Won’t teachers just teach to the test, which tends to happen with any kind of high-stakes testing? Sure, but that’s what they should do, so long as the tests reflect the ways they normally approach the subject. There may be 10 different calculus tests, reflecting 10 different approaches to teaching that subject. And there could be 50 American history tests, reflecting the different ways teachers might address that very complex topic, focusing on civil rights, for example, or on international relations, or on technological advances.

The tests needn’t be multiple choice, which reflected the technology available in the 1920s, when the SAT was created. Today it’s possible to facilitate the scoring of short answers, essays or even performative responses (e.g. “create a lever to move this crate to that place using these parts”) at reasonable cost; every year will bring more creative ways of testing students’ abilities.

Obviously, the new tests need to be secure. The best way to do that is through transparency: the testing organization should publish every question students might find on their exam. Someone memorizing the answers to thousands of items will score well -- but could have achieved the same results in much less time by simply learning the material. And note that this scale is achievable: artificial intelligence makes it easier every year to create those items.

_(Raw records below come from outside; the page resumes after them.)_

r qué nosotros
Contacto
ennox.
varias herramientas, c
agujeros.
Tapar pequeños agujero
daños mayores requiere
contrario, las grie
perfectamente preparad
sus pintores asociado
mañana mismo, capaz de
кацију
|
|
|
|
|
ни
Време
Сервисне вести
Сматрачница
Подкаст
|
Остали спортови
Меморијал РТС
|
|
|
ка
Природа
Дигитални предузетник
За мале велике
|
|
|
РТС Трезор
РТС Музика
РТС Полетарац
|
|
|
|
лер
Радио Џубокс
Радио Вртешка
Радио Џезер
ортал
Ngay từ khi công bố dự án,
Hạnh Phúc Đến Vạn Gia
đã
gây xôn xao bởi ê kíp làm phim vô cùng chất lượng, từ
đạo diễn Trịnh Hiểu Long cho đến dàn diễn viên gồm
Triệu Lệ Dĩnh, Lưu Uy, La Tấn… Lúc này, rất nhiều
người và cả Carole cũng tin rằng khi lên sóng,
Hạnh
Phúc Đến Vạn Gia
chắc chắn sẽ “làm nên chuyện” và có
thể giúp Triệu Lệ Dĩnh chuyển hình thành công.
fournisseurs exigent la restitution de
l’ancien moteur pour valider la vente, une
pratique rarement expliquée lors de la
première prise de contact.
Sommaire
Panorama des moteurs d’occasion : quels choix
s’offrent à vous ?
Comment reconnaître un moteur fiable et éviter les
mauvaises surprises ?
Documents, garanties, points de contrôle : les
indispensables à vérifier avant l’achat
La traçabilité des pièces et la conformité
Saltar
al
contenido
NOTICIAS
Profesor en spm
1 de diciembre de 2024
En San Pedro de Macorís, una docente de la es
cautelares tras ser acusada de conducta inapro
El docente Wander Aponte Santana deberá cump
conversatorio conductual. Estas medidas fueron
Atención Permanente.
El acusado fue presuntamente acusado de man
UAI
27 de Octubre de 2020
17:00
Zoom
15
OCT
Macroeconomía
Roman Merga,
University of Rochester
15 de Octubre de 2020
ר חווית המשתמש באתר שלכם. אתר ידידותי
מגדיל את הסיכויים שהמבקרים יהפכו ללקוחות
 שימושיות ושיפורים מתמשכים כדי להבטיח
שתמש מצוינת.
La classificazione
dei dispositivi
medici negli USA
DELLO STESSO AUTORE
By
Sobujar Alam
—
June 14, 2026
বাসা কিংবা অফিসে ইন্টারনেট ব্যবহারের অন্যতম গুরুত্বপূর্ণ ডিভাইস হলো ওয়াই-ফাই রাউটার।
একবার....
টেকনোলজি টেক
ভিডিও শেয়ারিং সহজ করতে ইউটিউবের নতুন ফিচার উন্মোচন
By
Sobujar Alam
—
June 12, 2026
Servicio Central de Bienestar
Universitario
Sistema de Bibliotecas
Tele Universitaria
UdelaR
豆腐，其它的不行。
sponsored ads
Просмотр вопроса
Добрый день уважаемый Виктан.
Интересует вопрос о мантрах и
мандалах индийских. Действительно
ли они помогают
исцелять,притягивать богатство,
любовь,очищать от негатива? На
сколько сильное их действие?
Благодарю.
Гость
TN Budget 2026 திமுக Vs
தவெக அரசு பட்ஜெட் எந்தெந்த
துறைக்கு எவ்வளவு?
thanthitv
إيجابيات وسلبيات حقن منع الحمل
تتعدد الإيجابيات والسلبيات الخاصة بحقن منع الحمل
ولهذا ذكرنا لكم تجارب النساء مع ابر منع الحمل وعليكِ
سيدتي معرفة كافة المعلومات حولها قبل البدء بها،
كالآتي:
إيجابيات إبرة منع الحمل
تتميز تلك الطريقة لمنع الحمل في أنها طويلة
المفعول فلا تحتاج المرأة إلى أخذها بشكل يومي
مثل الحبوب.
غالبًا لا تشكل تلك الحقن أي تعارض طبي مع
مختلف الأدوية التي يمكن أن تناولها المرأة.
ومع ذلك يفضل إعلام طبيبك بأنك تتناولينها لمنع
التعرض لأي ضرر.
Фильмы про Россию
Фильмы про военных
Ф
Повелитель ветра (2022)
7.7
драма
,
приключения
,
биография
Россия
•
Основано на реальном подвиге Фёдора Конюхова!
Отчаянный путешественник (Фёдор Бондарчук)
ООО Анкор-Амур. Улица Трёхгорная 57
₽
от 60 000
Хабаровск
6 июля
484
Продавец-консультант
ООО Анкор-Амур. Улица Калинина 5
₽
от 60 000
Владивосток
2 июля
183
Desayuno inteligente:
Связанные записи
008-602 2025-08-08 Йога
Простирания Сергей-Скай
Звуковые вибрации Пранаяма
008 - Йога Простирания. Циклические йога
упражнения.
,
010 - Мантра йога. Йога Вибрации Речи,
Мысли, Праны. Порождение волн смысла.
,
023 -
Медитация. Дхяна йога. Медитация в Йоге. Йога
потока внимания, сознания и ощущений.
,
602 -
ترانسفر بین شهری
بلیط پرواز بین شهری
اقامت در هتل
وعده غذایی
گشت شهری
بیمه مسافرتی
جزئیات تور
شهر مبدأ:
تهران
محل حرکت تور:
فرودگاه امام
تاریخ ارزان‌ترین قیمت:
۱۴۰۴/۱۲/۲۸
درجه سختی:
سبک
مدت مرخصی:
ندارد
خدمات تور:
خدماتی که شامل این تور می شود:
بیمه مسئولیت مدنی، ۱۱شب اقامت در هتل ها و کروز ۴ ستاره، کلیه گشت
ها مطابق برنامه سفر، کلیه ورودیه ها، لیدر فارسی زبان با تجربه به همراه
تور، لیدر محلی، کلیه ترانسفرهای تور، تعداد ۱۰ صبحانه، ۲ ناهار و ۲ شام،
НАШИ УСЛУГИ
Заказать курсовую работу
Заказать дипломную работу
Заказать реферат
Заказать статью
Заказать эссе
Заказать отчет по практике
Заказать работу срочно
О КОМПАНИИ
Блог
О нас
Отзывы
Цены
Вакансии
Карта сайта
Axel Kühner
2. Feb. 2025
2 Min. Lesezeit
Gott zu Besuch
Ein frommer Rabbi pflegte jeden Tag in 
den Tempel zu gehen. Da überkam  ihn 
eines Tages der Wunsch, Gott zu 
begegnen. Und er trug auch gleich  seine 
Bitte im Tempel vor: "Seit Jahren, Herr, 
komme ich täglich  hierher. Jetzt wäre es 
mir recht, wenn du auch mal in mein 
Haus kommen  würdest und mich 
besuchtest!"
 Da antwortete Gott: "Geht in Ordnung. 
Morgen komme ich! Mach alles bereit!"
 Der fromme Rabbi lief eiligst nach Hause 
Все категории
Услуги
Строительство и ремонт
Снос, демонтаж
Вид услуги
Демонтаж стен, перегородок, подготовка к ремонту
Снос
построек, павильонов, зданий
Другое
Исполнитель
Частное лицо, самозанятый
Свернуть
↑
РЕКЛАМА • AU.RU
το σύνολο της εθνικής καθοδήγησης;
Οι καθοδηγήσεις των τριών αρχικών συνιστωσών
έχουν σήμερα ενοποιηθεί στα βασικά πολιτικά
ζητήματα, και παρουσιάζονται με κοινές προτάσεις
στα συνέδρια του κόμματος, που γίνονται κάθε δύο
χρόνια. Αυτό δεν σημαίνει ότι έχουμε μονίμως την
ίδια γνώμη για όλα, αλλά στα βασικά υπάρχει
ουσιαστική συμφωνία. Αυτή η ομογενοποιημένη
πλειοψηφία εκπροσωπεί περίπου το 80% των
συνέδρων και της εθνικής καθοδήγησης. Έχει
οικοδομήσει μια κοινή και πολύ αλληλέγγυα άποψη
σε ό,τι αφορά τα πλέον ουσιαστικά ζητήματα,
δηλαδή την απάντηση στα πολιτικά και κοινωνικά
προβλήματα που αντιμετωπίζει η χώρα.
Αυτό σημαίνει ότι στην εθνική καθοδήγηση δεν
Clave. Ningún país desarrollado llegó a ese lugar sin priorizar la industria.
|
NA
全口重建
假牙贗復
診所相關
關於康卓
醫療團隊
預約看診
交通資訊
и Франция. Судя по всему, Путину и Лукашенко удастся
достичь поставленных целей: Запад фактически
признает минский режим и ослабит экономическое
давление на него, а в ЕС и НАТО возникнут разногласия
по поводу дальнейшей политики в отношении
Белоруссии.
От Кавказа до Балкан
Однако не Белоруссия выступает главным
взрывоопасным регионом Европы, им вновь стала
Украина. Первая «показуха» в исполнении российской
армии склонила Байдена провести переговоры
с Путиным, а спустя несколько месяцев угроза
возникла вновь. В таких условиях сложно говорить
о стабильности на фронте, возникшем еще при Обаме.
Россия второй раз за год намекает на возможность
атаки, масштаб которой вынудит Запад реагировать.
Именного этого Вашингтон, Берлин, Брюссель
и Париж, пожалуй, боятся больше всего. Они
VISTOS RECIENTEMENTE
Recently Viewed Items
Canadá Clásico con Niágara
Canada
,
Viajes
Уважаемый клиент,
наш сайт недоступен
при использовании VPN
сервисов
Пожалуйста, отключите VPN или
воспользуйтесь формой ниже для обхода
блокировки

Finally, good tests don’t make students crazy by appearing to make finer distinctions than they can or should. Reporting scores on a one to 10 or even one to five scale will give colleges all the information they need. And to discourage students from obsessing over the last point, even though that point adds no actual admissions value, we could cut off the top score (leaving us with a one to nine or one to four scale).

So what would a good new testing system look like? Basically, it should be a basket of tests, each created by a textbook company or other curriculum provider in consultation with teachers. The tests would be calibrated to a simple common curve, so a score on one test means the same thing as the same score on another; this way colleges could be agnostic as to which tests students take. Most colleges would require a student to submit three or four scores, and many would require one test to be of English.

Students who register for the tests would have access to the “menu” of possible questions. Testing fees, incidentally, could be paid by the high schools, since the new tests would in some cases replace final exams, as well as the current battery of state tests, most of which share the same flaws as the SAT and ACT.

The new tests will have some resemblance to the College Board’s AP exams. But with different publishers creating different tests, there will be an ecosystem of curricular approaches. The new approach will avoid granting a duopoly, and it will keep prices down and innovation up.

Preparation for these new tests would simply mean learning the curriculum on which they were based. Rather than measure a small part of middle school math and English, these new tests should be connected to a broad range of curricular approaches. And their essays could, perhaps, replace the current, inequitable system of college application essays, which too many people help the student write and edit.

This approach would also address the standardized testing regime’s promotion of inequality. SAT and ACT coaching are best performed by specialized private tutors who understand the tests’ idiom and scope. When tests begin to jibe with school curricula, underwriting test prep for disadvantaged kids would simply mean properly funding K-12 education.

So who will set up this new approach to college admissions testing? California started the conversation, but any state -- or the federal government, a foundation or an association of colleges and universities -- can grab the wheel and steer the college admissions process to fairer and more effective ground.